Humanitarian Assistance In War

To harm or help
Rahman Mohamed

Whether or not the confrontations are allowed in the world they’re there. And they occur in a global community that has international laws, international laws that define who you can and can’t harm and how you treat the harmed.

Some of these laws come from the Geneva Convention of 1949.

On August 12, 1949 nations of the world met in Geneva Switzerland to sign a treaty.

Convention (I) For the Amelioration of the Condition of the Wounded and the Sick in Armed Forces in the Field of 1949 outlines how each army should treat those of each party that aren’t participating in combat.

According to this, persons who aren’t  participating in combat are defined as:

(1) Persons taking no active part in the hostilities, including members of the armed forces including those who have laid down their arms and those placed hors de combat by sickness, wounds, detention, or any other cause, shall in all circumstances be treated humanely, without any adverse distinction founded on race, colour, religion or faith, sex, birth or wealth, or any other similar criteria.

To this end, the following acts are and shall remain prohibited at any time and in any place whatsoever with respect to the above mentioned persons:

(a) violence to life and person, in particular murder of all kinds, mutilation, cruel treatment and torture;

(b) taking of hostages;

(c) outrages upon personal dignity, in particular humiliating and degrading treatment;

(d) the passing of sentences and the carrying out of executions without previous judgement by a regularly constituted court, affording all the judicial guarantees which are recognised as indispensable by civilized peoples.

(2) The wounded and sick shall be collected and cared for

An impartial humanitarian body, such as the International Committee of the Red Cross (ICRC), may offer its services to the parties to the conflict.  Voice of America reported that in ICRC’s 2012 annual report in which Syria “moved up from fifth place in 2012 to become the agency’s costliest operation this year

During a war each party’s goal is to injure and eliminate as many of the other as possible. To be victorious someone must have more soldiers than the opposing side and the leaders must admit defeat.  Obviously it’s easier to kill someone when that person is wounded.  But according to the protocol of the Geneva Convention the injured of the opposing army shouldn’t be harmed; they should be cared for, treated humanely and given a second chance; you should help them live and return to the other side.

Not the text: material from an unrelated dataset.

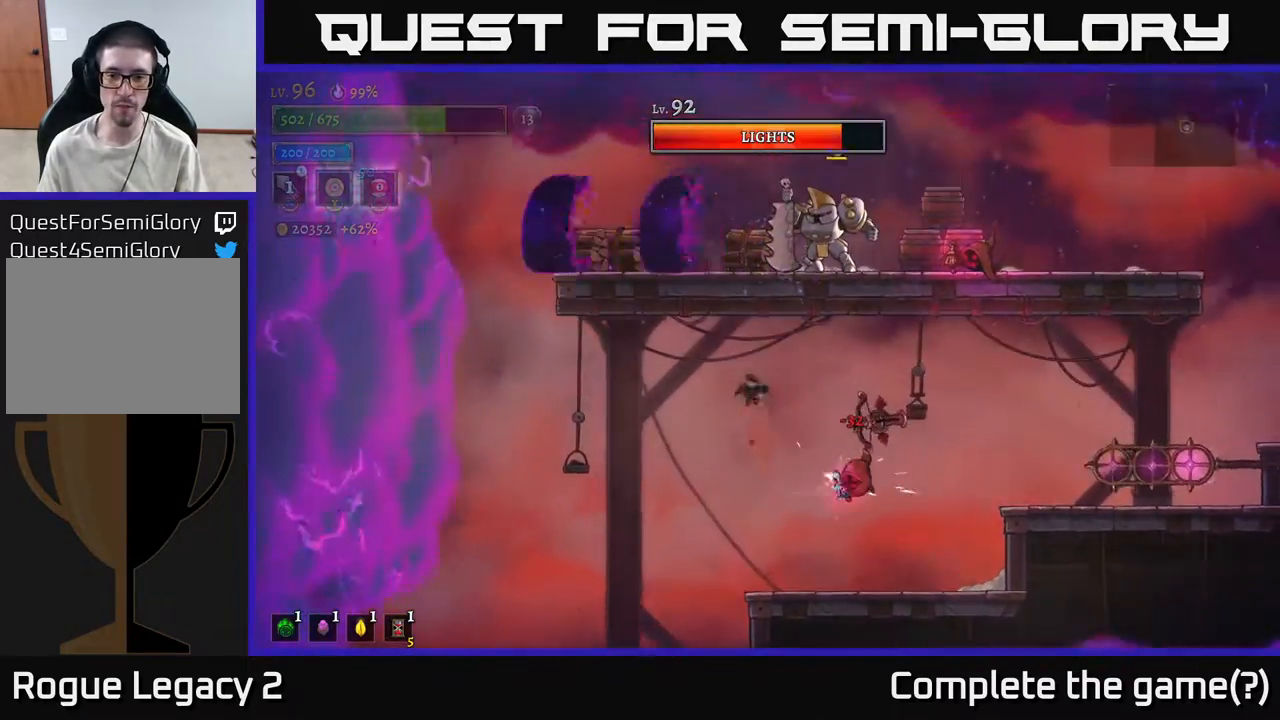
{"buttons": [], "left_stick": "left", "right_stick": "center", "events": []}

According to this statement, if you injure a soldier you’re against or he surrenders, you must treat him as an equal, just as you’d treat your neighbour. You may have to help him improve his health if a humanitarian aid party isn’t present, regardless of the fact that you might in his land trying to take it or he might in your land trying to conquer it for some unknown reason.

Can somebody really do this?  Rather, should one be made to?

While you’re doing this, helping the injured guy, you might be trying to take the life of someone on the opposite side, and might both be looking at each other with hate because you both already fulfilled this duty by taking the life of a best friend or overtaken a hometown.

These laws are being violated today in the Syrian War.  With mass killings, not only are Syrian soldiers and rebels being killed but local residents of towns and cities are being murdered.

It was recently reported that “A man and a 15-year-old boy were killed by stray bullets shot from Syria into a Turkish border town

In July BBC reported UN Secretary-General Ban Ki-Mon stated “More than 100,000 people have been killed in the conflict in Syria”, one that is considered an underestimation.  In addition “1.7 million Syrians have been forced to seek shelter in neighbouring countries.”  The UK-based activist group the Syrian Observatory for Human Rights (SOHR) says ‘it believes that its statistics are an underestimate as “both sides do not reveal the true total of human losses”.

This was before the world confirmed their knowledge that the Syrian government had used chemical weapons against its people.  Now nations are seriously considering military action.

How can anyone help if there’s a never-ending unknown to how many they have to help?